Me quedé de una pieza.

Eché a correr por entre las espesas espirales de oscura niebla.

Aquella oscura y contorneante cortina parecía flotar sobre el suelo entre los árboles. Mientras corría hacia la chica sentía frío y humedad en el rostro.

A través de la negrura entreví a la chica tendida boca abajo, sobre el suelo.

Y su cabeza…

Su cabeza…

Me incliné y la recogí.
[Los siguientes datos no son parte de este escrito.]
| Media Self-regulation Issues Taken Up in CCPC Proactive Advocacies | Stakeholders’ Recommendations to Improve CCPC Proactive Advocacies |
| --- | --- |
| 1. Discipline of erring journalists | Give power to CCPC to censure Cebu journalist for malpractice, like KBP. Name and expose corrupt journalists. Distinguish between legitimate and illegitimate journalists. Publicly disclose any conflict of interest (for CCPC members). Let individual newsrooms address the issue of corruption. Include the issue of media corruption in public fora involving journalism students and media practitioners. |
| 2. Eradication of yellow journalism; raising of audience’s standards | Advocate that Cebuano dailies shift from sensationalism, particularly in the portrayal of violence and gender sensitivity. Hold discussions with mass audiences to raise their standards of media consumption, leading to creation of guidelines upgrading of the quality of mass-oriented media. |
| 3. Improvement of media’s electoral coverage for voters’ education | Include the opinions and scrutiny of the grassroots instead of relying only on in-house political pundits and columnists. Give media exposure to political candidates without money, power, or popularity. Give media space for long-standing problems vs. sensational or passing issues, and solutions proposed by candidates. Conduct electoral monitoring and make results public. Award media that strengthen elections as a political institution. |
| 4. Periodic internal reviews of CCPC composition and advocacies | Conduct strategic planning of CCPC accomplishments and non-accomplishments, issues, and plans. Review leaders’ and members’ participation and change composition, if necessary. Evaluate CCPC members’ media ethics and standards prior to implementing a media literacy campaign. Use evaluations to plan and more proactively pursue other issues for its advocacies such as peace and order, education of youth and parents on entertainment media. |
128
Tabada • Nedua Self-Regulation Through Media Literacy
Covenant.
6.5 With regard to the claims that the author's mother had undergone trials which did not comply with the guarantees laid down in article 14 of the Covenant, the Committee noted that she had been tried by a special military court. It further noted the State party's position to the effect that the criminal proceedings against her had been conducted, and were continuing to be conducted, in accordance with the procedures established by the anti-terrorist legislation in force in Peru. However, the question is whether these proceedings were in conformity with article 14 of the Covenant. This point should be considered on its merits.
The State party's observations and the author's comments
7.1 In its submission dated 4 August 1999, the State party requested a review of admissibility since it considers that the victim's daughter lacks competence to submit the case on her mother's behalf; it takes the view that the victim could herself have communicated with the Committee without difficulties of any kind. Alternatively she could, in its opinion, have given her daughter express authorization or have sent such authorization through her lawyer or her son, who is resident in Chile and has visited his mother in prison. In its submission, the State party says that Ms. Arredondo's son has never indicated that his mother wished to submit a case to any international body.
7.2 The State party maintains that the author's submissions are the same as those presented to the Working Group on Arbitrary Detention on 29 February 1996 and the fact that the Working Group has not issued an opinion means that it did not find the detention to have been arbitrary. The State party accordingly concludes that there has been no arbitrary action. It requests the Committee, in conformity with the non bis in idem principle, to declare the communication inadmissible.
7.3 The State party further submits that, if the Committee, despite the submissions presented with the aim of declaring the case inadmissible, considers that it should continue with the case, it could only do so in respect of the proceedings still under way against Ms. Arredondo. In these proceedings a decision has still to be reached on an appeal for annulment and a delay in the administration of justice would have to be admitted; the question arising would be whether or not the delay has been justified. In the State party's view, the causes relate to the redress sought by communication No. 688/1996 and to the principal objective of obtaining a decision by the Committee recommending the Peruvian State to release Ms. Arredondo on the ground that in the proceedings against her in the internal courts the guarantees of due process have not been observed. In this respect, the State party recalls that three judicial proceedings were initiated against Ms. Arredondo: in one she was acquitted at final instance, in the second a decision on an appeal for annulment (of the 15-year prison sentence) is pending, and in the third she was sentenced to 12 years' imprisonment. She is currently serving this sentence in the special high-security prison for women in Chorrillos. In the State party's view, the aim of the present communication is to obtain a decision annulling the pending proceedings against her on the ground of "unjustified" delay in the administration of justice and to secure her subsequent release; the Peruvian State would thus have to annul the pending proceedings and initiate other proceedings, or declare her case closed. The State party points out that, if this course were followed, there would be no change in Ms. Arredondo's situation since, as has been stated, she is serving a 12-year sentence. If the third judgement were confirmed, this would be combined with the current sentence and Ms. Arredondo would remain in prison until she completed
No sé en qué estaba pensando.

¿Acaso pretendía volver a colocarla sobre sus hombros?

Totalmente aterrorizado, temblando de miedo, me incliné entre la niebla… y recogí la cabeza con las dos manos.
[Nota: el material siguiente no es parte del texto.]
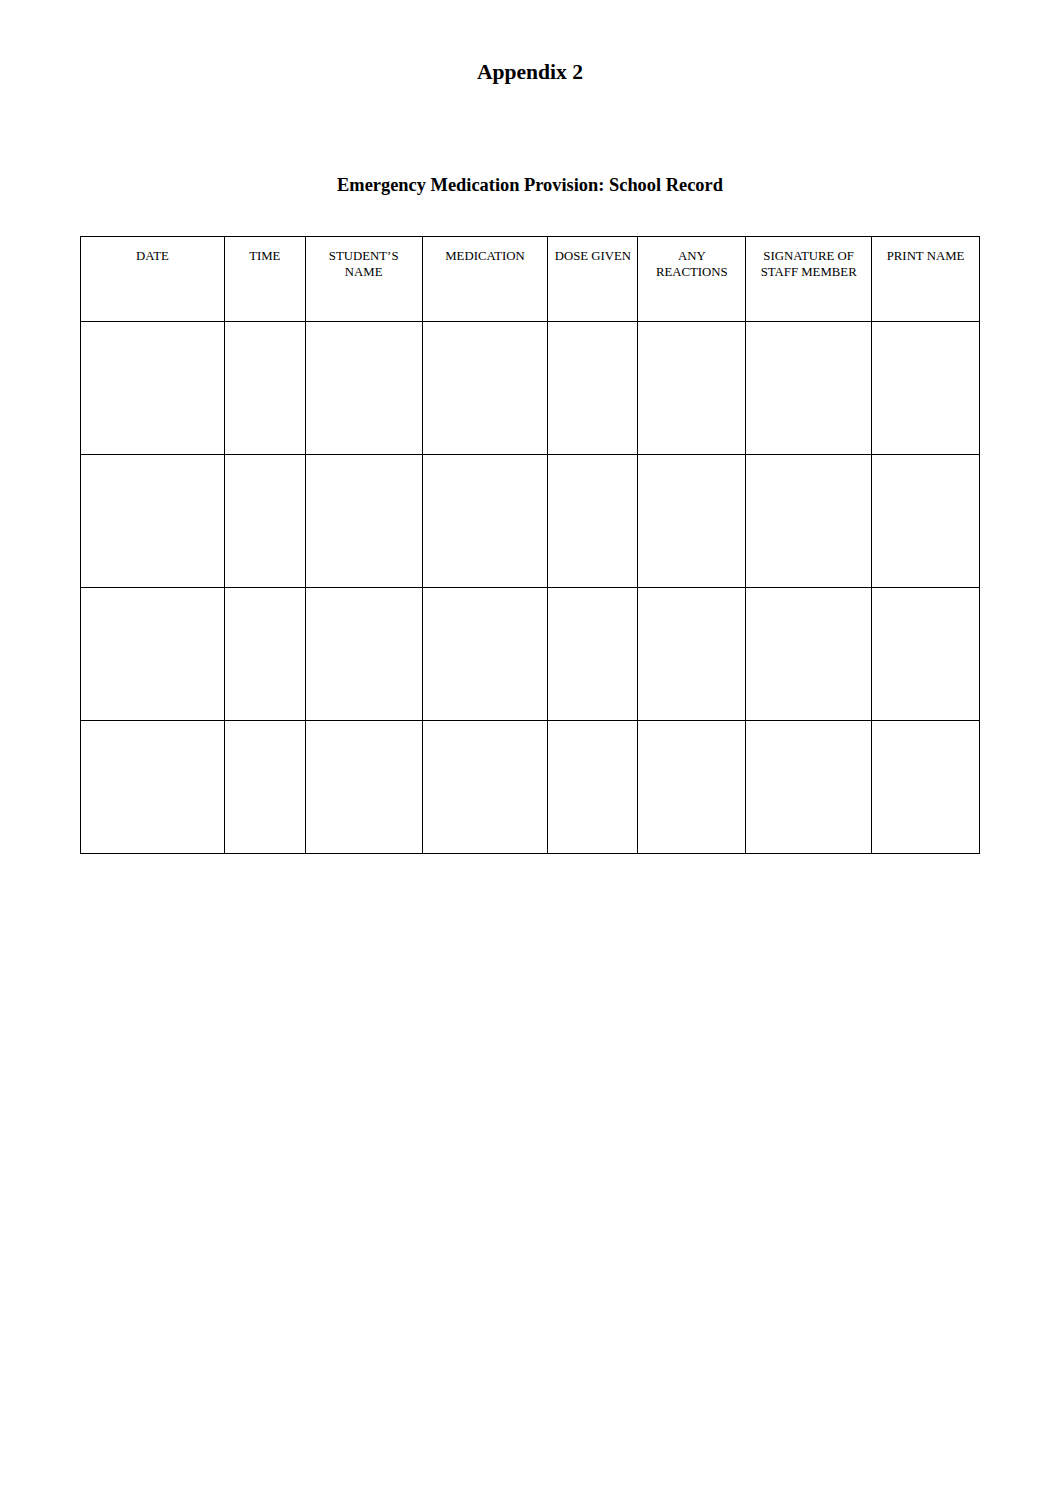Appendix 2
Emergency Medication Provision: School Record
| DATE | TIME | STUDENT’S NAME | MEDICATION | DOSE GIVEN | ANY REACTIONS | SIGNATURE OF STAFF MEMBER | PRINT NAME |
| --- | --- | --- | --- | --- | --- | --- | --- |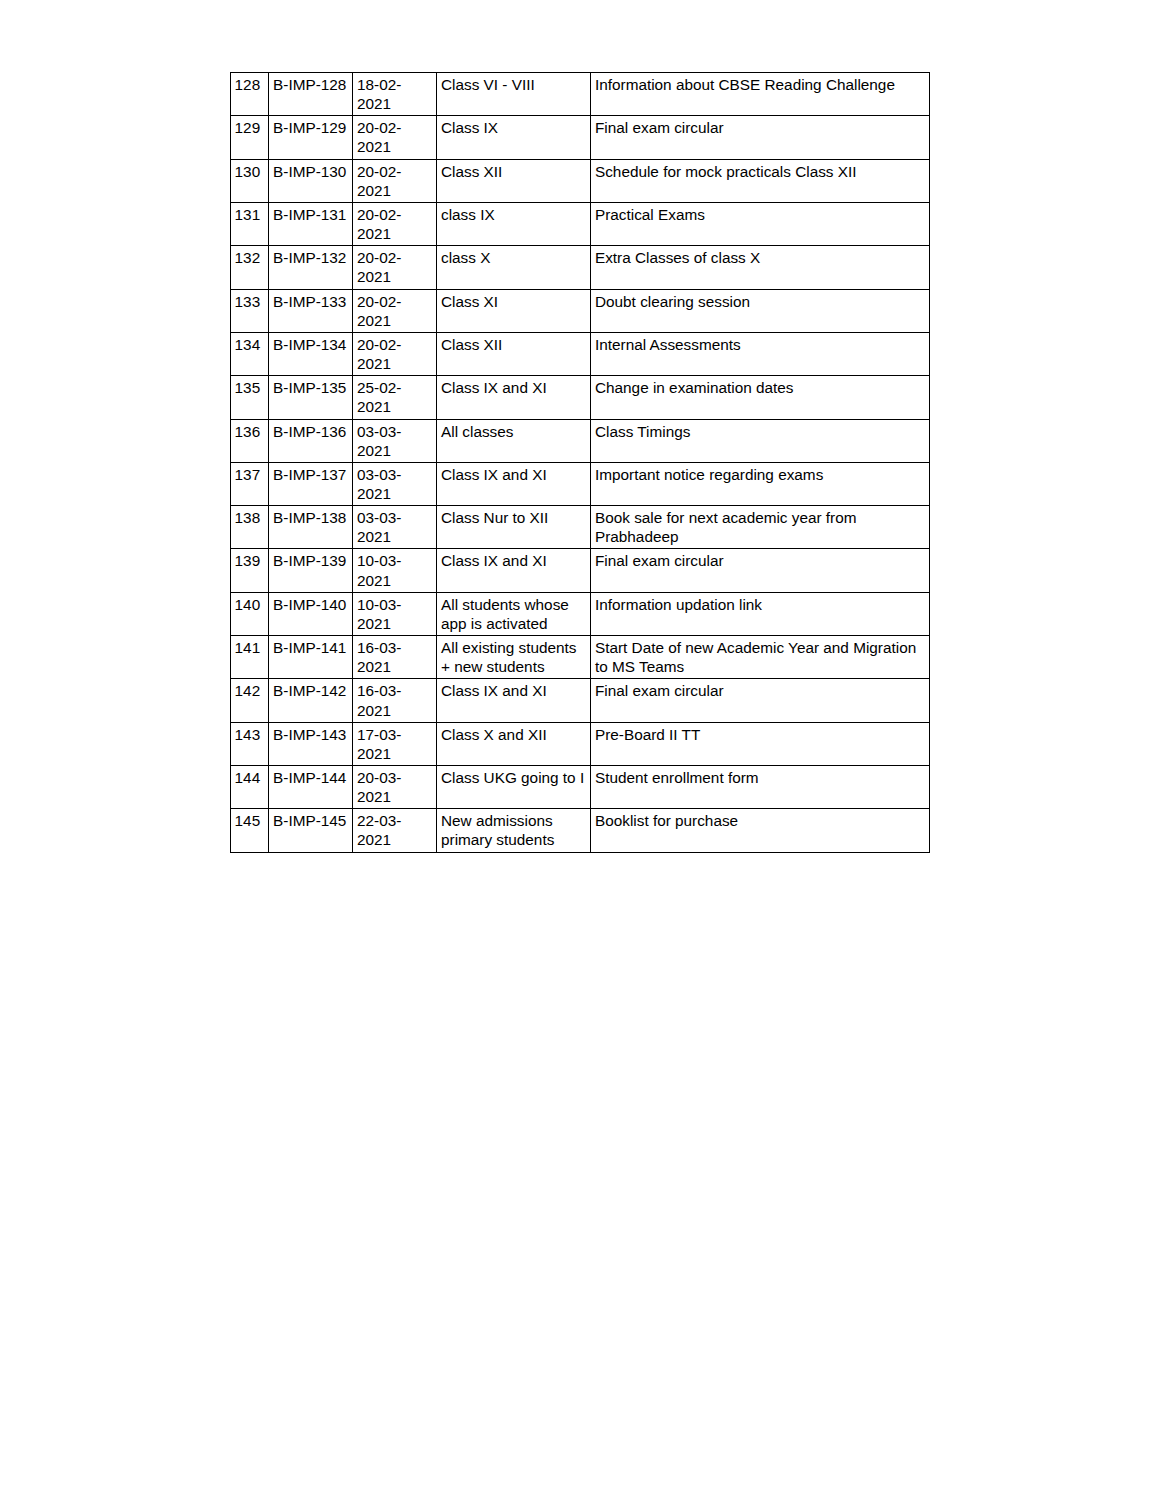| 128 | B-IMP-128 | 18-02-2021 | Class VI - VIII | Information about CBSE Reading Challenge |
| 129 | B-IMP-129 | 20-02-2021 | Class IX | Final exam circular |
| 130 | B-IMP-130 | 20-02-2021 | Class XII | Schedule for mock practicals Class XII |
| 131 | B-IMP-131 | 20-02-2021 | class IX | Practical Exams |
| 132 | B-IMP-132 | 20-02-2021 | class X | Extra Classes of class X |
| 133 | B-IMP-133 | 20-02-2021 | Class XI | Doubt clearing session |
| 134 | B-IMP-134 | 20-02-2021 | Class XII | Internal Assessments |
| 135 | B-IMP-135 | 25-02-2021 | Class IX and XI | Change in examination dates |
| 136 | B-IMP-136 | 03-03-2021 | All classes | Class Timings |
| 137 | B-IMP-137 | 03-03-2021 | Class IX and XI | Important notice regarding exams |
| 138 | B-IMP-138 | 03-03-2021 | Class Nur to XII | Book sale for next academic year from Prabhadeep |
| 139 | B-IMP-139 | 10-03-2021 | Class IX and XI | Final exam circular |
| 140 | B-IMP-140 | 10-03-2021 | All students whose app is activated | Information updation link |
| 141 | B-IMP-141 | 16-03-2021 | All existing students + new students | Start Date of new Academic Year and Migration to MS Teams |
| 142 | B-IMP-142 | 16-03-2021 | Class IX and XI | Final exam circular |
| 143 | B-IMP-143 | 17-03-2021 | Class X and XII | Pre-Board II TT |
| 144 | B-IMP-144 | 20-03-2021 | Class UKG going to I | Student enrollment form |
| 145 | B-IMP-145 | 22-03-2021 | New admissions primary students | Booklist for purchase |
Era muy dura, casi inhumana.

La alcé, la elevé hasta la altura de mi cara.

Y vi que lo que tenía entre las manos era la pelota.

No era una cabeza. No era la cabeza de la chica.

Oí un quejido. Y al bajar la mirada vi a la chica que se ponía de rodillas. Murmuró algo y agitó la cabeza.

Tenía la cabeza sobre los hombros.

Se quedó allí y me miró frunciendo el entrecejo.

Yo la observé, contemplé su rostro, su cabeza. Me temblaba todo el cuerpo.

—Tu cabeza… —dije.

Ella se apartó la rubia cabellera lisa de la cara, se limpió los pantalones cortos blancos con la mano y luego alcanzó la pelota.

—¡Harry, tú no eres del primer equipo! —oí que gritaba un chico.

—¡Sal del campo! —me dijo otro.

Al volverme vi que las jugadoras habían vuelto a sus posiciones.

—¡Pero yo he visto cómo se le caía la cabeza! —grité.

Enseguida me arrepentí de haberlo dicho. Sabía que no debía haber afirmado tal cosa.

Todos se rieron. Echaron las cabezas hacia atrás y se carcajearon de mí. Alguien me dio una palmadita en la espalda.

Sus rostros burlones, mofándose de mí, flotaban a mi alrededor. Por un momento, me pareció que a todos se les había caído la cabeza, que estaba rodeado de cráneos que se reían de mí y se agitaban a la misteriosa y tenue luz que desprendían los focos.

La chica levantó las manos, se cogió la cabeza y tiró de ella.

—¿Ves, Harry? —gritó—. ¡Todavía está pegada!

—¡Mejor que alguien compruebe si la cabeza de Harry está bien! —gritó un chico.

Todos volvieron a soltar la carcajada.

Vino un chico, me agarró por la cabeza y tiró de ella.

—¡Au! —grité.

Las risas siguieron.

Lancé el balón hacia la portería y me escabullí del campo.

«¿Qué me pasa? —me pregunté—. ¿Por qué estoy tan confundido?

»¿Por qué sigo imaginándome cosas?

»¿Es sólo que estoy muy nervioso por estar en un campamento nuevo? ¿O es que me he vuelto loco?».

Regresé con dificultad al banquillo y después lo pasé de largo. No sé adónde iba. Quería alejarme de aquellos chicos, que seguían burlándose de mí, y del campo de fútbol.

La espesa niebla había cubierto todo el terreno de juego. Dirigí la vista atrás. Aunque oía los gritos y risas de los jugadores, apenas se les veía.

Me di la vuelta y eché a andar hacia las cabañas. El rocío que mojaba el alto césped me hacía cosquillas al andar.

Estaba a medio camino cuando me di cuenta de que alguien me seguía.